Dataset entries
*****
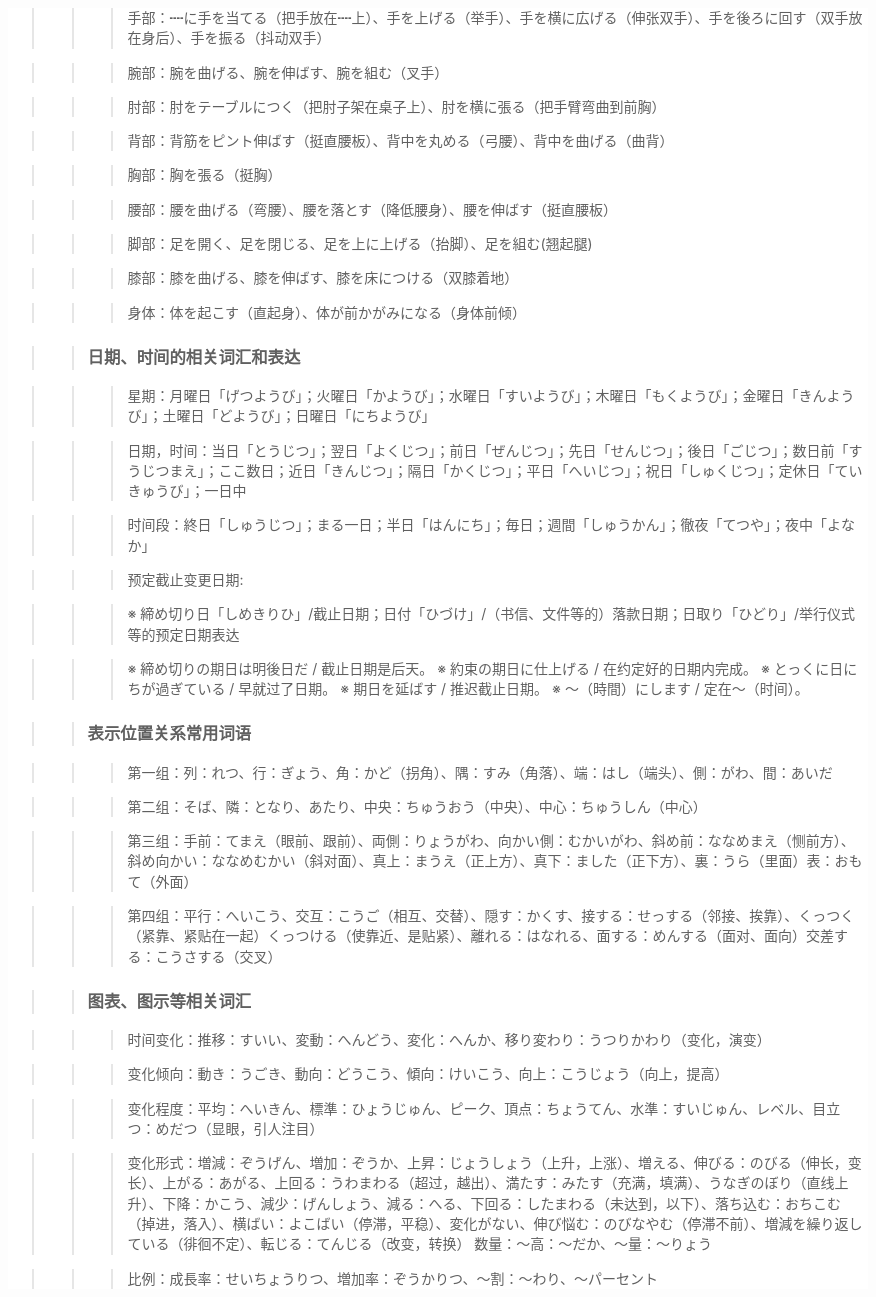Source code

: >>> 手部：┉に手を当てる（把手放在┉上）、手を上げる（举手）、手を横に広げる（伸张双手）、手を後ろに回す（双手放在身后）、手を振る（抖动双手）

>>> 腕部：腕を曲げる、腕を伸ばす、腕を組む（叉手）

>>> 肘部：肘をテーブルにつく（把肘子架在桌子上）、肘を横に張る（把手臂弯曲到前胸）

>>> 背部：背筋をピント伸ばす（挺直腰板）、背中を丸める（弓腰）、背中を曲げる（曲背）

>>> 胸部：胸を張る（挺胸）

>>> 腰部：腰を曲げる（弯腰）、腰を落とす（降低腰身）、腰を伸ばす（挺直腰板）

>>> 脚部：足を開く、足を閉じる、足を上に上げる（抬脚）、足を組む(翘起腿)

>>> 膝部：膝を曲げる、膝を伸ばす、膝を床につける（双膝着地）

>>> 身体：体を起こす（直起身）、体が前かがみになる（身体前倾）

>> ### 日期、时间的相关词汇和表达

>>> 星期：月曜日「げつようび」；火曜日「かようび」；水曜日「すいようび」；木曜日「もくようび」；金曜日「きんようび」；土曜日「どようび」；日曜日「にちようび」 

>>> 日期，时间：当日「とうじつ」；翌日「よくじつ」；前日「ぜんじつ」；先日「せんじつ」；後日「ごじつ」；数日前「すうじつまえ」；ここ数日；近日「きんじつ」；隔日「かくじつ」；平日「へいじつ」；祝日「しゅくじつ」；定休日「ていきゅうび」；一日中

>>> 时间段：終日「しゅうじつ」；まる一日；半日「はんにち」；毎日；週間「しゅうかん」；徹夜「てつや」；夜中「よなか」

>>> 预定截止变更日期:

>>> ※ 締め切り日「しめきりひ」/截止日期；日付「ひづけ」/（书信、文件等的）落款日期；日取り「ひどり」/举行仪式等的预定日期表达

>>> ※ 締め切りの期日は明後日だ / 截止日期是后天。
>>> ※ 約束の期日に仕上げる / 在约定好的日期内完成。
>>> ※ とっくに日にちが過ぎている / 早就过了日期。
>>> ※ 期日を延ばす / 推迟截止日期。
>>> ※ ～（時間）にします / 定在～（时间）。

>> ### 表示位置关系常用词语

>>> 第一组：列：れつ、行：ぎょう、角：かど（拐角）、隅：すみ（角落）、端：はし（端头）、側：がわ、間：あいだ

>>> 第二组：そば、隣：となり、あたり、中央：ちゅうおう（中央）、中心：ちゅうしん（中心）

>>> 第三组：手前：てまえ（眼前、跟前）、両側：りょうがわ、向かい側：むかいがわ、斜め前：ななめまえ（恻前方）、斜め向かい：ななめむかい（斜对面）、真上：まうえ（正上方）、真下：ました（正下方）、裏：うら（里面）表：おもて（外面）

>>> 第四组：平行：へいこう、交互：こうご（相互、交替）、隠す：かくす、接する：せっする（邻接、挨靠）、くっつく（紧靠、紧贴在一起）くっつける（使靠近、是贴紧）、離れる：はなれる、面する：めんする（面对、面向）交差する：こうさする（交叉）

>> ### 图表、图示等相关词汇

>>> 时间变化：推移：すいい、変動：へんどう、変化：へんか、移り変わり：うつりかわり（变化，演变）

>>> 变化倾向：動き：うごき、動向：どうこう、傾向：けいこう、向上：こうじょう（向上，提高）

>>> 变化程度：平均：へいきん、標準：ひょうじゅん、ピーク、頂点：ちょうてん、水準：すいじゅん、レベル、目立つ：めだつ（显眼，引人注目）

>>> 变化形式：増減：ぞうげん、増加：ぞうか、上昇：じょうしょう（上升，上涨）、増える、伸びる：のびる（伸长，变长）、上がる：あがる、上回る：うわまわる（超过，越出）、満たす：みたす（充满，填满）、うなぎのぼり（直线上升）、下降：かこう、減少：げんしょう、減る：へる、下回る：したまわる（未达到，以下）、落ち込む：おちこむ（掉进，落入）、横ばい：よこばい（停滞，平稳）、変化がない、伸び悩む：のびなやむ（停滞不前）、増減を繰り返している（徘徊不定）、転じる：てんじる（改变，转换） 
>>> 数量：～高：～だか、～量：～りょう

>>> 比例：成長率：せいちょうりつ、増加率：ぞうかりつ、～割：～わり、～パーセント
*****
To-do item —
Return each full line of the entries that contains the word "挺直腰板".

Output below —
>>> 背部：背筋をピント伸ばす（挺直腰板）、背中を丸める（弓腰）、背中を曲げる（曲背）
>>> 腰部：腰を曲げる（弯腰）、腰を落とす（降低腰身）、腰を伸ばす（挺直腰板）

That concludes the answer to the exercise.